In common procedures, motion registration is often carried out during post hoc image processing [14, 15]. As most of TPM imaging experiments are performed in the transverse (x-y) plane, the axial (z) motion remains a problem [7, 12, 16]. For calcium imaging, the meaningful signal is fluorescence variation. Thus, the axial motion (in and out of the focal plane) may lead to image intensity fluctuations and produce artifacts, which becomes more apparent for features of comparable size as the axial full-width-at-half-maximum (FWHM) of the point-spread-function (PSF). The simplest solution to minimize axial motion artifacts is to elongate the PSF in the axial direction, which can be done in several ways, including, for example, adding spherical aberration [17], using Bessel beams [18], and implementing phase-only wavefront shaping [19]. This approach has two major drawbacks. One is the increased fluorescence background in densely labeled samples. Generally, a large number of neurons are labeled with the calcium indicators to ensure enough sampling. A long focus will inevitably generate more background fluorescence from the dense neuropil and hence contain higher shot-noise. In the shot-noise limited conditions, an N-fold background increase will demand an N2-fold fluorescence photons to compensate the loss of detection sensitivity [20]. The other drawback is the reduced two-photon excitation efficiency. The long PSF excitation in general has a low Strehl ratio. To compensate for the reduced excitation efficiency, it is necessary to apply a higher laser power.
A better solution to obtain data that is clean and free of motion artifacts is high speed 3D imaging [2]. Several methods have been developed for 3D laser scanning TPM, which can work at large imaging depths. With the highly sensitive calcium indicators becoming widely available [21], the inertia-based scanning hardware becomes the limiting factor for high-speed 3D imaging [22, 23]. The axial scanning speed can be improved by moving the objective lens rapidly at resonance [24] or by remote focusing at a kHz axial scan rate [25]. Random access scanning [26, 27], spatiotemporal multiplexing imaging [28], and multi-plane imaging [29] have also been demonstrated to increase the 3D imaging speed. However, these methods still suffer from motion artifacts as only discrete points or planes are recorded. Recently, we have demonstrated a continuous volumetric imaging method, which achieved ~1 MHz axial scanning speed via an optical phase locked ultrasound lens (OPLUL) [23, 30]. The high-speed continuous volumetric imaging strategy produces a data set sufficient for post-hoc image registration to minimize motion artifacts [23, 31]. We have applied this technique to functional imaging of neuron activity in behaving animals [23] and to multi-color multi-photon in vivo imaging flow cytometry [30].

------------------------------------

**WORK ITEM A**
In the passage on axial motion in two-photon imaging, what axial scanning speed did the optical phase locked ultrasound lens achieve?
**WORK ITEM B**
Resume the passage on axial motion in two-photon imaging, starting after its final sentence.

**ENTRIES PROVIDED**
------------------------------------

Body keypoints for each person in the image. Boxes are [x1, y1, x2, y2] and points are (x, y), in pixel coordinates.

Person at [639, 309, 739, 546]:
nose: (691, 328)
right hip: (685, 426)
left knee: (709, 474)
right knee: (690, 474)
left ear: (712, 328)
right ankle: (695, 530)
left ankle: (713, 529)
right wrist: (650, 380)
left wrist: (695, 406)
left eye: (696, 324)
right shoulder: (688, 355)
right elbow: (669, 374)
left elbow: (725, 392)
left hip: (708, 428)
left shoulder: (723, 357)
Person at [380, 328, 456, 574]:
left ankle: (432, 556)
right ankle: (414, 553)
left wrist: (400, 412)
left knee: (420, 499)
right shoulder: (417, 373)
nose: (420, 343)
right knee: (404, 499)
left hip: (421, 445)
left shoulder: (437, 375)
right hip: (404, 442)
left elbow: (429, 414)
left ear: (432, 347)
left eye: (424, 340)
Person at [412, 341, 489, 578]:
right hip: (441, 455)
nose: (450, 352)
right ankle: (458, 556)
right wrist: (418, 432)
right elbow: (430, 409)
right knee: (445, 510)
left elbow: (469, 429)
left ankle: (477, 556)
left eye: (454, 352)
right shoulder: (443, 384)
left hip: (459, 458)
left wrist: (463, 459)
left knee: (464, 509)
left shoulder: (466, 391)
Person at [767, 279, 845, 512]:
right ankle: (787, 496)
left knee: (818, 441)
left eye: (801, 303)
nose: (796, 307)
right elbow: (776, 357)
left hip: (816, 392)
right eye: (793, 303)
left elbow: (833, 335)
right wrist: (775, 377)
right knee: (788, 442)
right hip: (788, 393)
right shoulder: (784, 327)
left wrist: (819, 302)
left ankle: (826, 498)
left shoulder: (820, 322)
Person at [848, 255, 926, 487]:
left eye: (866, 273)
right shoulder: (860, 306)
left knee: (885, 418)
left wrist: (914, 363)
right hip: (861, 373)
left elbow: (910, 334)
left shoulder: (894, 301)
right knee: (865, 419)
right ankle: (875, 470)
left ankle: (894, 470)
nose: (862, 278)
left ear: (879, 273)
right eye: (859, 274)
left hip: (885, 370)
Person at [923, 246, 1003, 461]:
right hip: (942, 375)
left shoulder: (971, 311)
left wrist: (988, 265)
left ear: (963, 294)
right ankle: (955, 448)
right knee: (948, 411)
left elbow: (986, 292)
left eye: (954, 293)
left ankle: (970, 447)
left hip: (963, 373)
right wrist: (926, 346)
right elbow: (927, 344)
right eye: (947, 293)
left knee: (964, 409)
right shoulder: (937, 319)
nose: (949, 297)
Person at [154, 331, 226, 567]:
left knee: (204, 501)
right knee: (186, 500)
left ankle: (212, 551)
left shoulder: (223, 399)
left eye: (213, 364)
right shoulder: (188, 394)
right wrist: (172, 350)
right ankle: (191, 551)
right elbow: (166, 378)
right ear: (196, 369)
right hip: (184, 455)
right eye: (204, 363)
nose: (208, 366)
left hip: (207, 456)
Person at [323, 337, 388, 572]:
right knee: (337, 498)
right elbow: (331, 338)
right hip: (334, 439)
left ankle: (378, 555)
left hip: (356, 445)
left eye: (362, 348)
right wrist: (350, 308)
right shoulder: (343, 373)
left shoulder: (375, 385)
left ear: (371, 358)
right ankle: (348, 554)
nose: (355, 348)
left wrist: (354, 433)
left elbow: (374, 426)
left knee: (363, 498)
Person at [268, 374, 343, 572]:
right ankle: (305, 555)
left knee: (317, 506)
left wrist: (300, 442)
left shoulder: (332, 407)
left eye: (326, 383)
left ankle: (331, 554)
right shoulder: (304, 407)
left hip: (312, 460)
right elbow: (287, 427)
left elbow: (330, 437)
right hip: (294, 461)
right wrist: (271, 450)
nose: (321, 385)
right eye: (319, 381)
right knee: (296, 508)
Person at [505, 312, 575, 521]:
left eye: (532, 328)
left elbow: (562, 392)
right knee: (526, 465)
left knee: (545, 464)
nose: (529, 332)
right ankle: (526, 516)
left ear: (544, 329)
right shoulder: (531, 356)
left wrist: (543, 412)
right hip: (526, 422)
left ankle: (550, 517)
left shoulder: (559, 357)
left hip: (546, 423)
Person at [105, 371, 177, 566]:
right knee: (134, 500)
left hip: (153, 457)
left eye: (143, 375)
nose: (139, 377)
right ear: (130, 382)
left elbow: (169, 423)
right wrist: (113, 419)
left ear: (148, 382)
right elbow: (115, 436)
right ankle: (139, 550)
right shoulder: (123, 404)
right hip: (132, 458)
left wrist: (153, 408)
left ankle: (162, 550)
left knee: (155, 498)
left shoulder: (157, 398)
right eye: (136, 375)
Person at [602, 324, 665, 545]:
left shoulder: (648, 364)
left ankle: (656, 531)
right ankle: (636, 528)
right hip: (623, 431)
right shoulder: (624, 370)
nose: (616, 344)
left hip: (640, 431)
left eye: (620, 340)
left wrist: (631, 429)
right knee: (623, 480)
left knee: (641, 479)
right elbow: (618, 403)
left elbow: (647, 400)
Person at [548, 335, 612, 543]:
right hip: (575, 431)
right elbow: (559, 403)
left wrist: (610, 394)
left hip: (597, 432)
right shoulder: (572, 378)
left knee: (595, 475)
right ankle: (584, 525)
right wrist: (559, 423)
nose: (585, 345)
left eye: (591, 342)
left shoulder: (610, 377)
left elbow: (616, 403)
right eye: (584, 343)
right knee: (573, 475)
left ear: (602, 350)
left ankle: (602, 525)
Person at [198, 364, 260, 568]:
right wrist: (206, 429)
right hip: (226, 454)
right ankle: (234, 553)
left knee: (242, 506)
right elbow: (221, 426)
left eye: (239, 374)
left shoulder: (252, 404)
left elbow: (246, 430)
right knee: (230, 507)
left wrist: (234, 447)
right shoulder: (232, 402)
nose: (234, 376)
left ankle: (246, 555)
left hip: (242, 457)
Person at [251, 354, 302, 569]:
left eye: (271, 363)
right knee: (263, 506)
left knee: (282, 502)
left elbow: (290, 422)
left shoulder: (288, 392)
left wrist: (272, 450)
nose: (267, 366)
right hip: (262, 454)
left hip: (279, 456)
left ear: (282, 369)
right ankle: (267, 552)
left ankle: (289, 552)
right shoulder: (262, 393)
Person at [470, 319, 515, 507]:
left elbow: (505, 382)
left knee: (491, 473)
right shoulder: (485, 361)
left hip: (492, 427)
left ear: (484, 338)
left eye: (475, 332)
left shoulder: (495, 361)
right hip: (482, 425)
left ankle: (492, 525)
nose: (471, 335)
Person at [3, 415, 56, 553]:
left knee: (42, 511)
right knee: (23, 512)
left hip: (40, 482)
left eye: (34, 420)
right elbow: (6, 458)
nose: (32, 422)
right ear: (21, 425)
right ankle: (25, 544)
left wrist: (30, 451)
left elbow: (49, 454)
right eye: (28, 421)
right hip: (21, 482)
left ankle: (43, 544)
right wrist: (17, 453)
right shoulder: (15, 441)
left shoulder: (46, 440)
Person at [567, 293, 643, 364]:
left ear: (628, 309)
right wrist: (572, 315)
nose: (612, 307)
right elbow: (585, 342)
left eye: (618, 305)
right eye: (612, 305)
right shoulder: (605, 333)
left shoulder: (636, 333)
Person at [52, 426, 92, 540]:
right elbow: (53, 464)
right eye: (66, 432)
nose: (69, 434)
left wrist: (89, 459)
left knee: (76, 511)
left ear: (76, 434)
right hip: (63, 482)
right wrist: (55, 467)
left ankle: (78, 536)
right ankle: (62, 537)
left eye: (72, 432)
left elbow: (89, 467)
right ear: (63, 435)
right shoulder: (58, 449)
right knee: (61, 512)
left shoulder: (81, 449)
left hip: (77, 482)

------------------------------------

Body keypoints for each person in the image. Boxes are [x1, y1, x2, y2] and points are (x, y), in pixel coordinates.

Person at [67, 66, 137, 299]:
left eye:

------------------------------------

**TASK RESPONSE A**
Approximately 1 MHz.

**TASK RESPONSE B**
In additional to the continuous 3D imaging techniques, mechanically dampening the brain should also benefit behaving animal imaging [2, 12, 16, 24]. Flush contact of the cover slip (optical window) with the tissue surface is generally helpful. Increasing glass thickness [32] or applying Kwik-Sil plugs [7, 11] or agarose [16] under the optical windows to apply slight pressure to the tissue surface can reduce but not fully eliminate brain motion. It is worth noting that thick glass windows can introduce substantial aberrations which may not be fully corrected by the spherical-aberration correction collars in high-end water-dipping objectives.
The axial motion has been quantified in several reports [7, 11, 12, 16, 33], although none of them were measured by direct high-speed 3D imaging, and large discrepancies exist in the estimates. In the cerebral cortex, it was reported that the average axial motion was on the order of 2 µm for imaging head-restrained mice running on a spherical treadmill [7]. In another report, the axial motion reached ~20 µm in the licking-related behavior studies [12]. In the cerebellar cortex, it was reported that the axial motion was ± 3.4 µm (standard deviation, SD) during mouse locomotion [16]. In the hippocampus, the axial motion was reported as 0.7 ± 0.2 μm (mean ± SD) for mice running on a spherical treadmill [11].
Using the OPLUL based high-speed continuous volumetric imaging system, we performed motion quantification of the cerebral cortex and hippocampal surface during two-photon functional imaging in head-restrained mice running on a linear treadmill. We also designed a new optical window for dampening the tissue motion while introducing minimal optical aberration. Our measurement suggests that the axial motion of the cerebral cortex is generally greater than the axial PSF during mouse locomotion, making high-speed continuous volumetric imaging necessary to minimize motion artifacts during functional imaging in behaving animals.
2. Experimental methods
2.1 Sample preparations
All procedures involving mice were approved by the Animal Care and Use Committees of Purdue University and HHMI Janelia Research Campus. We used wild-type female mice with virus-infected fluorescent labeling in neurons for imaging.
In time-lapse calcium imaging, image registration is needed to reduce the motion artifacts. Essentially, we translated the images with respect to a reference which can be the mean calcium signal [34] or another static fluorescence signal [35, 36] of several visually-identified stationary volumes. For the latter case, we labelled neurons sparsely with the mixture of diluted AAV2-1-Syn-Cre and AAV2-1-Flex-Syn-dsRed1.2 viruses, which expressed dsRed (a stable red fluorescence protein) for image registration.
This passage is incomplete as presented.